PayPal's growth expands far beyond the company's traditional online transactions. The company's peer-to-peer payment (P2P) mobile app, Venmo, grew its transaction volume by 50% in the second quarter, to $33 billion, and accounted for nearly a quarter of the company's total payment volume.

The growth from Venmo is important because the mobile P2P market is expected to grow from $157 billion in transaction volume this year to $244 billion by 2021.

But P2P transactions are also included in the broader mobile payment market, and PayPal is benefiting there as well. The company processed about $54 billion in mobile payment volume in the quarter, up about 49% from the year-ago quarter. That means about 39% of the company's overall TPV comes from mobile payments. That's good news as merchants are increasingly looking to serve customers with ways to pay for goods using their smartphones, and even better because the mobile payment market is expected to grow from $601 billion in 2016 to $4.5 trillion by 2023.

The verdict? PayPal is a buy

When you add up the company's user growth, the fact that its transaction volume is skyrocketing, and its ability to grow its traditional platform and its mobile payment platform, PayPal looks like a compelling buy. The company has a lead in the e-commerce transaction market, a massive pile of customers who are engaged with the platform, and it's building out its future with P2P and mobile transactions.
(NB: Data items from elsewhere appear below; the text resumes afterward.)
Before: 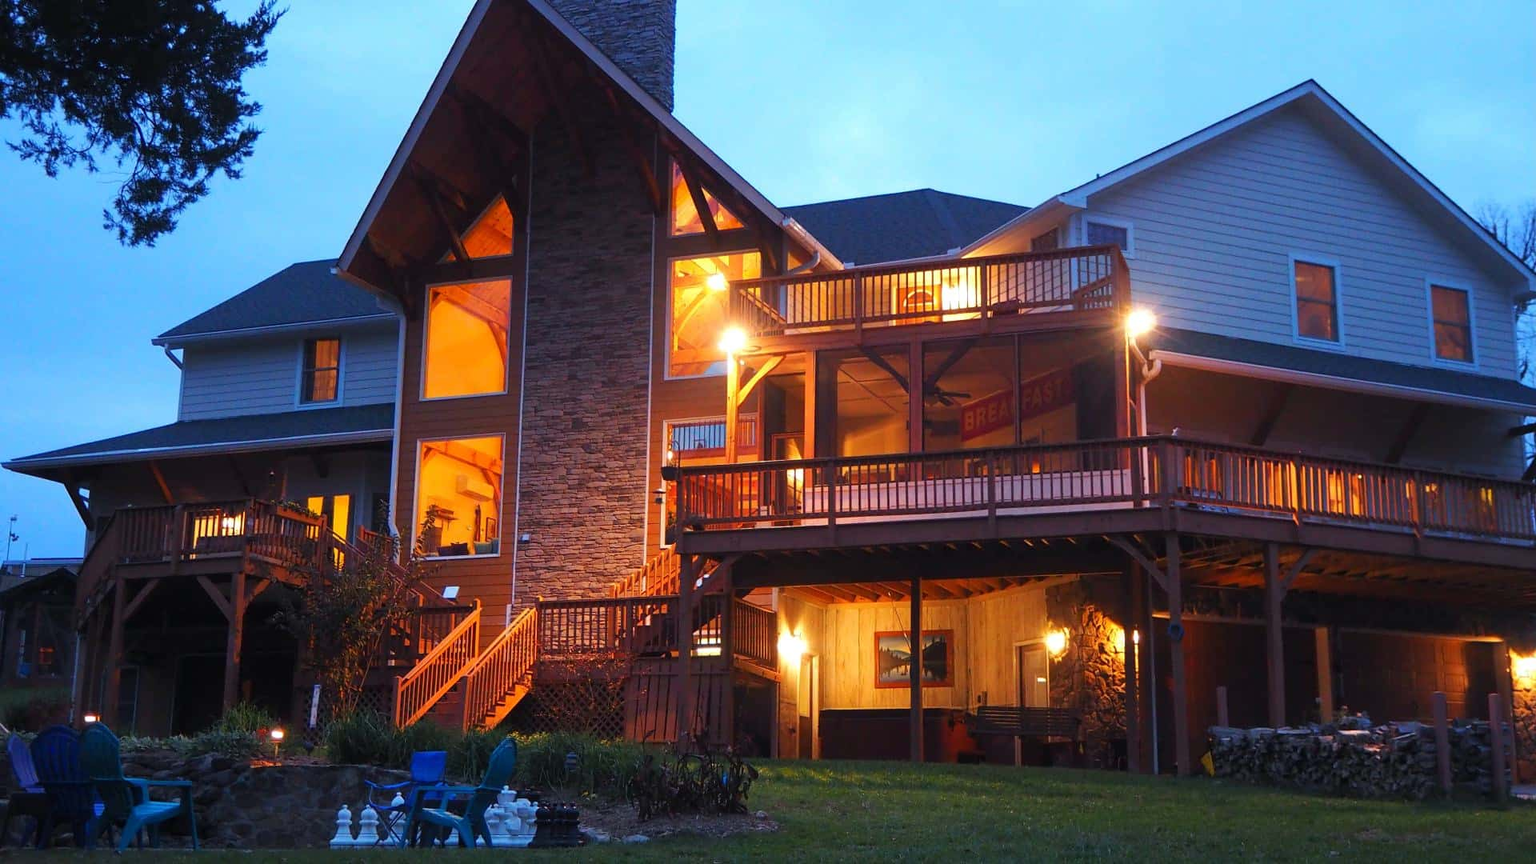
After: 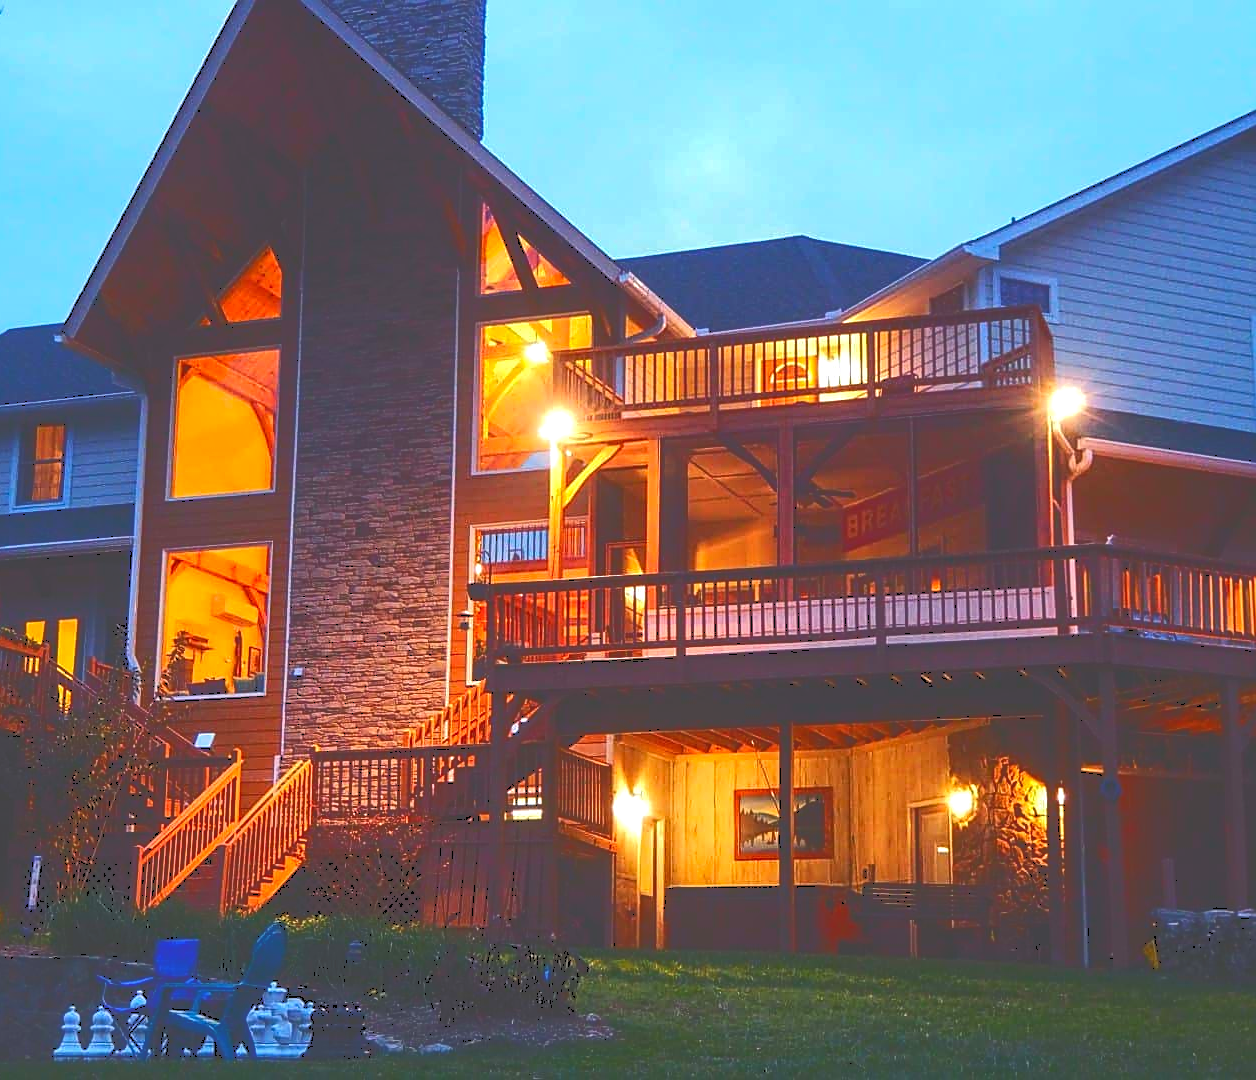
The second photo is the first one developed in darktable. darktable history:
crop and rotate: left 18.744%, right 15.818%
tone curve: curves: ch0 [(0, 0) (0.003, 0.284) (0.011, 0.284) (0.025, 0.288) (0.044, 0.29) (0.069, 0.292) (0.1, 0.296) (0.136, 0.298) (0.177, 0.305) (0.224, 0.312) (0.277, 0.327) (0.335, 0.362) (0.399, 0.407) (0.468, 0.464) (0.543, 0.537) (0.623, 0.62) (0.709, 0.71) (0.801, 0.79) (0.898, 0.862) (1, 1)], color space Lab, independent channels, preserve colors none
sharpen: amount 0.561
local contrast: on, module defaults
contrast brightness saturation: contrast 0.032, brightness 0.065, saturation 0.133
levels: black 3.88%, levels [0.073, 0.497, 0.972]
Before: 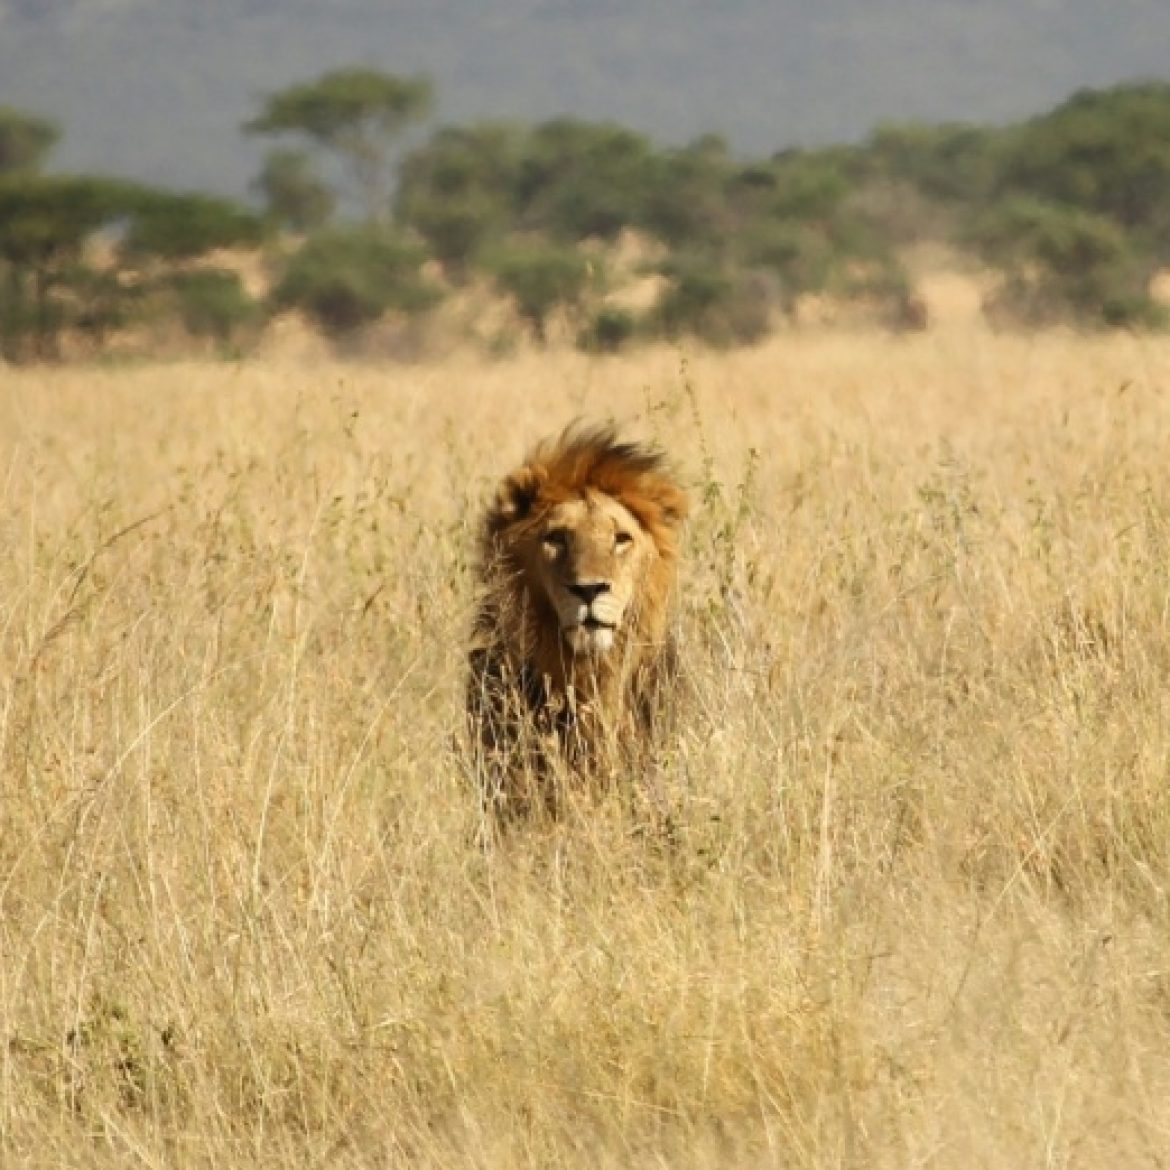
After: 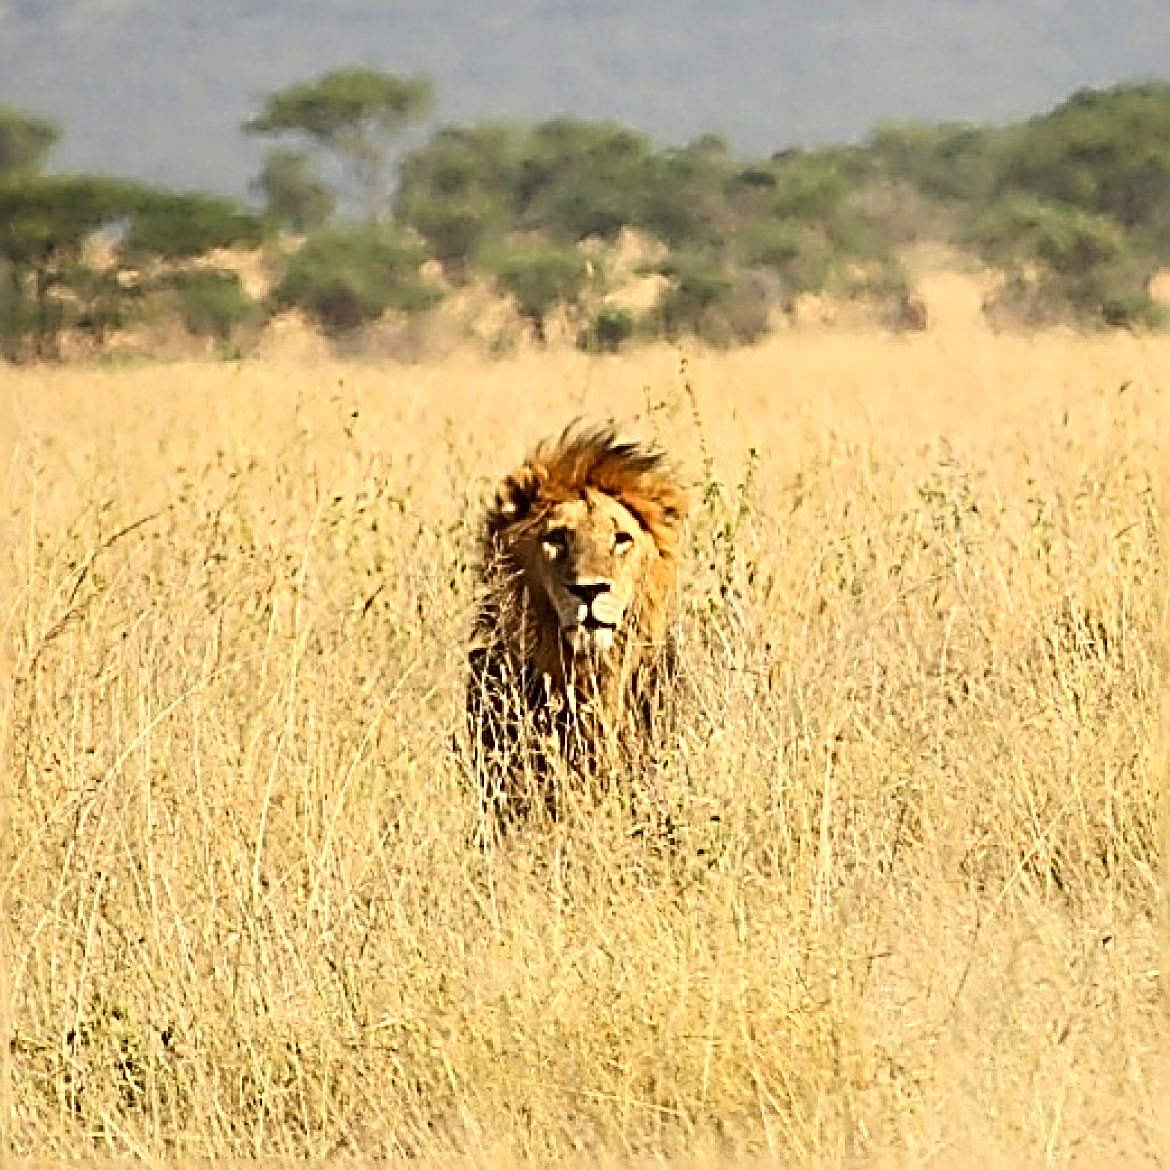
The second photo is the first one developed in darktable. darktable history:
sharpen: radius 4.018, amount 2
contrast brightness saturation: contrast 0.203, brightness 0.164, saturation 0.219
PayPal's stock trades at about 32 times the company's forward earnings right now, which is just slightly less than the tech industry's average price-to-earnings ratio of about 33. That means the company's stock isn't all that expensive, relative to its peers, even after its massive share price gains over the past few years.

Of course, PayPal faces competition just like any other company, and investors should keep a close eye on Square to ensure that PayPal continues to outpace this rival in the mobile payment space. Still, I think PayPal's early leading in payment processing, its ability to build strong merchant relationships, and its growing opportunity in mobile make the company a solid long-term payment play.